To understand the significance of Cree health, there is much to be said for cultural definition through opposition. The key element of waamistikushiiu, or "whiteman health," that distinctly separates it from the miyupimaatisiiun is its numbing divorce from the earth. Removed from a lifestyle of hunting and dwelling in the bush, waamistikushiiu life is by and large unattached to the intimate land-life story of the Cree people. Without such a story, “whiteman health” is alien and blind in Adelson’s ‘Being Alive Well’. Perhaps most significantly, waamistikushiiu health stubbornly denies the existence of other definitions of human health. Defined by individual physiology, waamistikushiiu health is universally evaluated against simple biomedical standards and “determined in proportion to a relative absence of disease”(5). Cree miyupimaatisiiun, however, is not a “biased and incomplete” standard of fitness, but a complex process comprising social relations, land and cultural identity (4).

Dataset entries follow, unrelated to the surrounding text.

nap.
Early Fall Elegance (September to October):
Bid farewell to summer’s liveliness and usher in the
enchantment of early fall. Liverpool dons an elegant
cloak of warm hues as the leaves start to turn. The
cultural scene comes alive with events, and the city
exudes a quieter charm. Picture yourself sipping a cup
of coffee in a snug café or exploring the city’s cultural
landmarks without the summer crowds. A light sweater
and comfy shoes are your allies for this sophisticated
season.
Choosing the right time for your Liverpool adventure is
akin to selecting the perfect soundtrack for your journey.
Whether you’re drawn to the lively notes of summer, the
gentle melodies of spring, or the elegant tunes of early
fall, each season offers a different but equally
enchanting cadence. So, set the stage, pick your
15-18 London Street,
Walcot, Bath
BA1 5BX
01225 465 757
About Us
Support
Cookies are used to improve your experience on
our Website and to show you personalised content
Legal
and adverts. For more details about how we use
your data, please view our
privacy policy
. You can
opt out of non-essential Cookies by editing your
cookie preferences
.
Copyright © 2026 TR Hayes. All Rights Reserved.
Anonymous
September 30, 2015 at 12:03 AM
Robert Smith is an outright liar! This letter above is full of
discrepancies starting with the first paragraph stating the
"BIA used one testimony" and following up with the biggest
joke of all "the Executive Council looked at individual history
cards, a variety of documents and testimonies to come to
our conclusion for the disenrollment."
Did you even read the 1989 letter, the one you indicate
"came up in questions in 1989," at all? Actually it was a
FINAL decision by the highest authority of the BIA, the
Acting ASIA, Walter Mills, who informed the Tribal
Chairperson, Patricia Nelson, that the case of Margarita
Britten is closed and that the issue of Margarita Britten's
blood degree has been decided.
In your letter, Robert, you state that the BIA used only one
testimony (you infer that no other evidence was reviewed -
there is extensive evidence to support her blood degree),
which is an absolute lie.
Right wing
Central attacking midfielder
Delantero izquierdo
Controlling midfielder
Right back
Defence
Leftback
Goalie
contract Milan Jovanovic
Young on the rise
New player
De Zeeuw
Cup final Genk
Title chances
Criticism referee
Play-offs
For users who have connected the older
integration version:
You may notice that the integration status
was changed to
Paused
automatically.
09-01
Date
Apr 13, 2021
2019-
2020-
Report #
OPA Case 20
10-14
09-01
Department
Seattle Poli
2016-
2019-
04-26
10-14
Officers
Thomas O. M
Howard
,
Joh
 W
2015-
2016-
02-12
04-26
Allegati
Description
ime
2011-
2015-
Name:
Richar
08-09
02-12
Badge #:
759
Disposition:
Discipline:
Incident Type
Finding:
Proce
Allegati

In Whapmagoostui, “accidental and suicidal deaths, drug and alcohol related illnesses, infectious diseases, and chronic diseases such as diabetes mellitus and cancer are all found- sometimes in disproportionate number-in native communities across Canada” (14). By waamistikushiiu standards, such health conditions are deplorable; yet for the Cree, these ailments readily signify a deeper, perpetual ache of land and culture. For centuries, influences of waamistikushiiu culture have altered Cree living. Devastating fur trades, land usurpation, mercury poisoning in fish and waterways, and flooding damage are only a few of the casualties to Cree life in the whiteman’s pursuit of happiness. As “the only way to acquire [miyupimaatisiiun] strength is to eat Cree food, and the only way to get Cree food is by hunting,” the Cree are bound to defy whiteman devastation of their land and assert rights to survival on their own terms (94).